Sotto la stabile canicola tropicale che staziona sopra di noi ormai da settimane, quanti ricordano e rimpiangono una delle poche granitiche certezze che dagli anni Sessanta del Novecento trasmetteva agli italiani “Che tempo fa”, i cinque minuti prima del Telegiornale delle 20 sull’unico canale Rai di allora, che portava in casa la “previsione del tempo” per domani o al massimo per dopodomani. Parole e volto pacato e professionale del mitico colonnello dell’Aeronautica Edmondo Bernacca, il primo meteorologo della tivù che fece entrare la parola “meteorologia”, all’epoca ramo della scienza militare, nelle case degli italiani.Da interprete dei fatti del cielo, spiegava i meccanismi più complessi con le sue carte del tempo, costruendo un quadro chiaro dell’evoluzione.

Certo, una grossa mano al colonnello la dava l’altrettanto mitico “anticiclone delle Azzorre”, un fenomeno all’epoca talmente oscuro per i telespettatori che si adattava perfettamente alla descrizione che il giovane Giacomo Leopardi, nel più curioso dei suoi libri, lo strabiliante “Saggio sopra gli errori popolari degli antichi”, faceva del vento, l’inspiegabile “soffio” dei primitivi: “Guardando intorno, non vedeasi cosa che cagionasse quel soffio. Questo fenomeno inconcepibile colpì gli uomini primitivi. Essi si prostrarono stupefatti, e adorarono il Nume sconosciuto che passava invisibile sopra le loro teste”.

(Voci del dataset)
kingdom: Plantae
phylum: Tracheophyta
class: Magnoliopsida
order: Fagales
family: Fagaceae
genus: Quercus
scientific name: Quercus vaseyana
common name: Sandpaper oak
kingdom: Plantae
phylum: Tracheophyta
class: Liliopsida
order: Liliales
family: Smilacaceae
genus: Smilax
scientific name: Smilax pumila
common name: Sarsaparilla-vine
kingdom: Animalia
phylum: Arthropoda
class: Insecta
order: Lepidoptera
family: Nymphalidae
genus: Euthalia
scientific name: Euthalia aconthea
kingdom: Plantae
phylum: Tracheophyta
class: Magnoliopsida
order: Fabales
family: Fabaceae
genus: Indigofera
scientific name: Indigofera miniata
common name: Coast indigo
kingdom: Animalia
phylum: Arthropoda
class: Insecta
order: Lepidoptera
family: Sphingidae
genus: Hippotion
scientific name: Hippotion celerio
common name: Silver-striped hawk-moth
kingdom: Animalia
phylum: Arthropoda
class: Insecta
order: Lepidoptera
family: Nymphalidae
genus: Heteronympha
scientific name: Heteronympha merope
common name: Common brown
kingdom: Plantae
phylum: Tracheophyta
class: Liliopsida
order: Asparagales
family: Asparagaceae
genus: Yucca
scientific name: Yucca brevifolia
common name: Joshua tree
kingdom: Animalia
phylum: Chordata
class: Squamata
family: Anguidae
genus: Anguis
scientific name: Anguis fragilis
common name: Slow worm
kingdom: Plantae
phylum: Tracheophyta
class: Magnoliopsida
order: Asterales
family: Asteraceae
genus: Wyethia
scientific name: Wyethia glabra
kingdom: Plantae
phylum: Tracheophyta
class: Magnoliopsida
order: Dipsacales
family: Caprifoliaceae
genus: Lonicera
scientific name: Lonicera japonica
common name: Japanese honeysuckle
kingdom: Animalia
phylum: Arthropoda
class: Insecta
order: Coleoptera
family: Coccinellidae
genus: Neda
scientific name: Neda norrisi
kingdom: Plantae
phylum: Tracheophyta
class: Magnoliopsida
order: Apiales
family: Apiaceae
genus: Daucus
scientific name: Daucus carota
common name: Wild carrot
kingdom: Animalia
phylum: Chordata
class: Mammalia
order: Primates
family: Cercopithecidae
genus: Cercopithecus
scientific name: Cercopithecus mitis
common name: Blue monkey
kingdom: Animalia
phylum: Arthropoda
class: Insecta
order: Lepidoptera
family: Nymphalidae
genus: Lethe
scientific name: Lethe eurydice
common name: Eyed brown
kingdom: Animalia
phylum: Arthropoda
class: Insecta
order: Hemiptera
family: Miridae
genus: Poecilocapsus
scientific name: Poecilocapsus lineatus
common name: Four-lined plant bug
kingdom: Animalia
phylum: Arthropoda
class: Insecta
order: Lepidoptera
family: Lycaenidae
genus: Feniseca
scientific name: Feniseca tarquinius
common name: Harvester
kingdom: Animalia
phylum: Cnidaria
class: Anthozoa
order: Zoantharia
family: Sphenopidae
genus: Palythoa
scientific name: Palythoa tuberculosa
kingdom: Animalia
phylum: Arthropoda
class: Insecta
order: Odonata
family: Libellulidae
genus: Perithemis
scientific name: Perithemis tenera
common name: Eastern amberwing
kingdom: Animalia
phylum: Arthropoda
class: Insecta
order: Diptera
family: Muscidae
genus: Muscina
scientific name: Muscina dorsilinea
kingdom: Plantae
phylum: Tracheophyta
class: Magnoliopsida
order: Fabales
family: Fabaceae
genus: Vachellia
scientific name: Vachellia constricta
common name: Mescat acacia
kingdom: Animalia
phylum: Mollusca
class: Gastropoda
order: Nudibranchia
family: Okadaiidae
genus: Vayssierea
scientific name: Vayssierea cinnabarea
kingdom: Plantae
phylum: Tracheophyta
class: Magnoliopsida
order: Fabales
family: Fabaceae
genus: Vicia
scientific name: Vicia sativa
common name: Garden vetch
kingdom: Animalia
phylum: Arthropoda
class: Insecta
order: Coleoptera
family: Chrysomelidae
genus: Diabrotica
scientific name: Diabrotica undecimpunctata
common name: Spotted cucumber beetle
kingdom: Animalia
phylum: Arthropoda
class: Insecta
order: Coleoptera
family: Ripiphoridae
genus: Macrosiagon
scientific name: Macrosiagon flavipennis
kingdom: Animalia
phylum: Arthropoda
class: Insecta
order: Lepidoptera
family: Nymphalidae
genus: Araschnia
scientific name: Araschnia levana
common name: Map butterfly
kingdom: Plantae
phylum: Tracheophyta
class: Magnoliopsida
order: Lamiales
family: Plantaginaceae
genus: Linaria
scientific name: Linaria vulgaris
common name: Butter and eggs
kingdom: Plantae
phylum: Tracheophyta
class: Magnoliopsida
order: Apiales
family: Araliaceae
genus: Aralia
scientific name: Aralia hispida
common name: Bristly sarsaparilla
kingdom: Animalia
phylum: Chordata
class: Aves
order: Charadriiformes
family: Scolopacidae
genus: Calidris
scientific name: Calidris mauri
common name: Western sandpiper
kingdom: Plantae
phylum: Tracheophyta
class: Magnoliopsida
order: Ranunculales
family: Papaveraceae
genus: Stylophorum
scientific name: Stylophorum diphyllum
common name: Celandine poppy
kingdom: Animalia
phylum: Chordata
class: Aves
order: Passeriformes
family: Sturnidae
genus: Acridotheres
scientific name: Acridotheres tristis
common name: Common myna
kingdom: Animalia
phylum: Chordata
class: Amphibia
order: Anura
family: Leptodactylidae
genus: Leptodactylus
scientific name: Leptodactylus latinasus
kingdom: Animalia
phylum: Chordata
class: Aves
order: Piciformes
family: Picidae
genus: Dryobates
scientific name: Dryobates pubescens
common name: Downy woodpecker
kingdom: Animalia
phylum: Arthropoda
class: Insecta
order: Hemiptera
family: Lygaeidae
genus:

* COSA FARE:
Restituisci per intero, senza cambiare nulla, il testo su Bernacca e le previsioni del tempo. I record costituiscono un materiale a parte.

* SOLUZIONE:
Sotto la stabile canicola tropicale che staziona sopra di noi ormai da settimane, quanti ricordano e rimpiangono una delle poche granitiche certezze che dagli anni Sessanta del Novecento trasmetteva agli italiani “Che tempo fa”, i cinque minuti prima del Telegiornale delle 20 sull’unico canale Rai di allora, che portava in casa la “previsione del tempo” per domani o al massimo per dopodomani. Parole e volto pacato e professionale del mitico colonnello dell’Aeronautica Edmondo Bernacca, il primo meteorologo della tivù che fece entrare la parola “meteorologia”, all’epoca ramo della scienza militare, nelle case degli italiani.Da interprete dei fatti del cielo, spiegava i meccanismi più complessi con le sue carte del tempo, costruendo un quadro chiaro dell’evoluzione.

Certo, una grossa mano al colonnello la dava l’altrettanto mitico “anticiclone delle Azzorre”, un fenomeno all’epoca talmente oscuro per i telespettatori che si adattava perfettamente alla descrizione che il giovane Giacomo Leopardi, nel più curioso dei suoi libri, lo strabiliante “Saggio sopra gli errori popolari degli antichi”, faceva del vento, l’inspiegabile “soffio” dei primitivi: “Guardando intorno, non vedeasi cosa che cagionasse quel soffio. Questo fenomeno inconcepibile colpì gli uomini primitivi. Essi si prostrarono stupefatti, e adorarono il Nume sconosciuto che passava invisibile sopra le loro teste”.